One of the grey pair of movie doubles stepped forward and I turned, expecting trouble and maybe wanting it. The wait in Hughes’ office and the game in the rain had made me tough and stupid. The grey double handed me a card. On the card was my photograph. I nodded, handed it back, and sat down at a bench across from an old desk covered with bills and paper. The rain pinged in boredom on the tin roof as one of the two went back outside and the other stayed to keep his eyes on me.

“What now?” I asked. “Do I get blindfolded and transported to Northern Canada?”

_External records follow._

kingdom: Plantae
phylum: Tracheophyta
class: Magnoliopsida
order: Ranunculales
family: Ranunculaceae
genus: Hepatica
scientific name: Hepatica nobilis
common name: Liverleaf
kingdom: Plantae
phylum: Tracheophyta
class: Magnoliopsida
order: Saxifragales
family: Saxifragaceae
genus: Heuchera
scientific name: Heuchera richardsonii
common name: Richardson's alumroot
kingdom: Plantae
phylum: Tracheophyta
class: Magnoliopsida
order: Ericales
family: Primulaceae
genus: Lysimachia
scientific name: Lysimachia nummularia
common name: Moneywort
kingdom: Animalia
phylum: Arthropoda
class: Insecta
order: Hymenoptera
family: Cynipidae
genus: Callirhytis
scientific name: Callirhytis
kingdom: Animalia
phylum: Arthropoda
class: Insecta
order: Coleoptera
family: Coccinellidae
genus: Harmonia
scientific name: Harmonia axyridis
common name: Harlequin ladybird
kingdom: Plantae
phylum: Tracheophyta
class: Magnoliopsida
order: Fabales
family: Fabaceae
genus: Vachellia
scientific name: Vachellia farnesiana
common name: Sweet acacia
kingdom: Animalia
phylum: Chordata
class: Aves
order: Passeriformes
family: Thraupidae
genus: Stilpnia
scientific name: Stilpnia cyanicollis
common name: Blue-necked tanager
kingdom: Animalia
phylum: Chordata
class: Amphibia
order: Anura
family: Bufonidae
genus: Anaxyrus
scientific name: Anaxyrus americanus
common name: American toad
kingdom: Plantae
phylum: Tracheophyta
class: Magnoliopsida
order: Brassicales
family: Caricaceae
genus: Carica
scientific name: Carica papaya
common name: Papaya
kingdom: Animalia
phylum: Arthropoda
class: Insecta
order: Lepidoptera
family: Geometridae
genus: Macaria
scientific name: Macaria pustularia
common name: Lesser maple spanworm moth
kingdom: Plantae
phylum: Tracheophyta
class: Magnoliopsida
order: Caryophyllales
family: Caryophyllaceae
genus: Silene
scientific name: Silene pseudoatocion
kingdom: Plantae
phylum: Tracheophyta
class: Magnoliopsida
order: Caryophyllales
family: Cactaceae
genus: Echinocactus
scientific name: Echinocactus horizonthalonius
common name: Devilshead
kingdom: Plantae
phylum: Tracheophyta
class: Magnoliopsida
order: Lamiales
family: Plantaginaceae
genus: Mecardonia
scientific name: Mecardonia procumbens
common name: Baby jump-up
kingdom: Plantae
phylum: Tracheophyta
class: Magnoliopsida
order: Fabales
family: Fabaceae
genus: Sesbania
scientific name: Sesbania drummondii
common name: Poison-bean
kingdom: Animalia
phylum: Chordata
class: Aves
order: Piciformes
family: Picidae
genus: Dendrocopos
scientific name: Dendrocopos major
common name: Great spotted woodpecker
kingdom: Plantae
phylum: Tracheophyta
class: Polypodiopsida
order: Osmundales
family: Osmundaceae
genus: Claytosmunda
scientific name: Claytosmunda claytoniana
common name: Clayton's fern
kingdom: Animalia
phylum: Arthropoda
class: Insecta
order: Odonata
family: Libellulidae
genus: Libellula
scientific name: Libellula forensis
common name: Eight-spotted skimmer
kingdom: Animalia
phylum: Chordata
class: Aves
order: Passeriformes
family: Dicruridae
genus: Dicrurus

“Mr. Hughes will be right down,” he said. He and Walter Dean back on Romaine had gone to the same school. I could hear the buzzing of a small airplane outside and turned to look across the field. A dot appeared in the distance out of the waves of dark rain and grew larger as it headed toward us and touched down on the ground with a slight bump and whirr. The plane, a two-engine silver thing, kept getting bigger and moving slower till it came to a stop about thirty yards from us. Two men climbed out, one well built and wearing a light-colored suit, the other tall and thin with slacks and an old zipper jacket. The one in the suit ran ahead while the thin guy ambled, ignoring the rain and deep in thought. The guy in the suit burst through the door, panting. He was about fifty with thick glasses. He looked at me, took off his jacket, snapped it once to get the top layer of moisture off and looked at the door. The second man came in. He pushed back his wet, dark hair and clenched his teeth without looking at anyone and unzipped his battered jacket, revealing a clean white shirt and no tie. Something was on his mind. He was in his mid-thirties, about six-foot four and had a slight mustache, which couldn’t make up its mind whether to be something admirable or something inconspicuous. From the way the business-suited duo looked at him trying not to look at him, I assumed he was Hughes.

“Noah, tell Rod to back it another eighth of a revolution. No, make it a seventh. I’ll take it up as soon as it’s done.” The guy who had been in the plane with Hughes nodded, put his wet jacket back on and went into the rain without a word. Hughes sat at the edge of the desk, looking out of the window at the resting plane. He touched his lower lip, looked through me, and closed his eyes. Inspiration hit, and he turned to pick up the phone.